The exceptions to the application of section 367(a)(1) for transfers of stock provided in §1.367(a)-3 are not available to transfers covered by the temporary regulations. For example, a United States person cannot avoid gain recognition under the temporary regulations by entering into a gain recognition agreement under §§1.367(a)-3(b)(1)(ii) and 1.367(a)-8 with respect to the deemed section 351 exchange.

The temporary regulations provide rules to coordinate the recognition of gain under the temporary regulations and the corresponding increase to the basis of the stock of the foreign acquiring corporation received by the United States person in the transaction. Under such rules the increase to the basis of the stock of the foreign acquiring corporation by reason of gain recognized by the United States person under the temporary regulations would be taken into account before determining the consequences of the redemption of the shares of the foreign acquiring corporation. For example, in the hypothetical transaction described above, the basis of the F2 stock deemed received by P in exchange for the F1 stock would be increased to $100x under section 358 before determining the consequences of the redemption of such stock under section 301. The gain recognized by P will be treated as recognized with respect to the F1 stock transferred in the deemed section 351 exchange in proportion to the gain realized with respect to the F1 stock.

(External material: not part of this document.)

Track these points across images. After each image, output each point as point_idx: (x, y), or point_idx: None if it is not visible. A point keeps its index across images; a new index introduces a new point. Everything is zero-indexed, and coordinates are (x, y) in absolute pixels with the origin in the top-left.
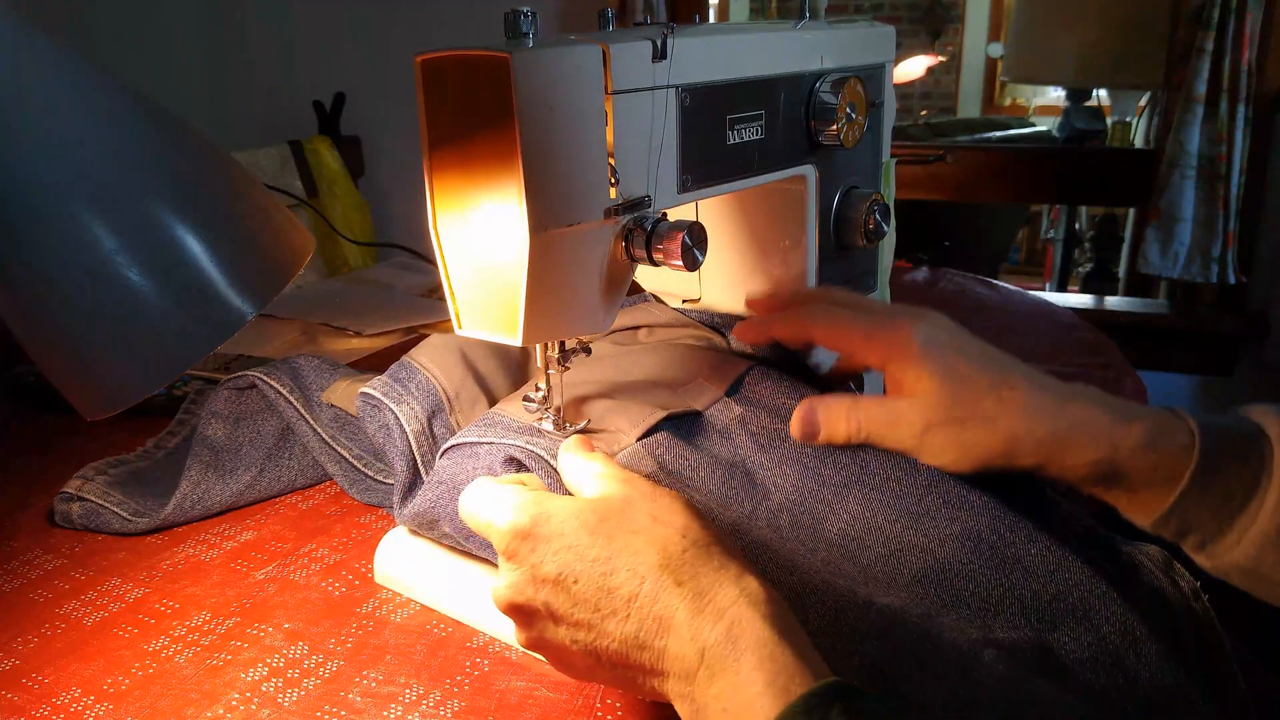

B. Modified Application of Section 367(b) to Deemed Section 351 Exchanges

The temporary regulations make similar revisions to the final 2006 regulations under section 367(b). Specifically, the temporary regulations provide that §1.367(b)-4(b) shall apply to a deemed section 351 exchange to the extent the distribution received by the exchanging shareholder in redemption of the stock deemed issued by the foreign acquiring corporation is applied against and reduces, pursuant to section 301(c)(2), the adjusted basis of stock of the foreign acquiring corporation held by the exchanging shareholder before the transaction.
The temporary regulations provide rules to determine the amount of an income inclusion that is attributable to the shares of stock of the foreign acquired corporation transferred in the deemed section 351 exchange when the income inclusion required under the regulations is less than the aggregate section 1248 amount attributable to all of the shares of stock transferred in the deemed section 351 exchange.

C. Treatment of Gain Recognized under Section 301(c)(3) for Purposes of Section 1248(a)

The temporary regulations under section 1248(a) provide that gain recognized under section 301(c)(3) on the receipt of a distribution of property from a foreign corporation shall be treated, for purposes of section 1248(a), as gain from the sale or exchange of the stock of such corporation. The temporary regulations preserve the policies underlying section 367(b), are consistent with the premise of the final 2006 regulations, and ensure that the earnings and profits of lower-tier foreign subsidiaries described in section 1248(c)(2) are taken into account.

D. Effective Dates

The temporary regulations apply to transfers or distributions occurring on or after February 10, 2009.

The final regulations (T.D. 9585) publish April 24 in the Federal Register.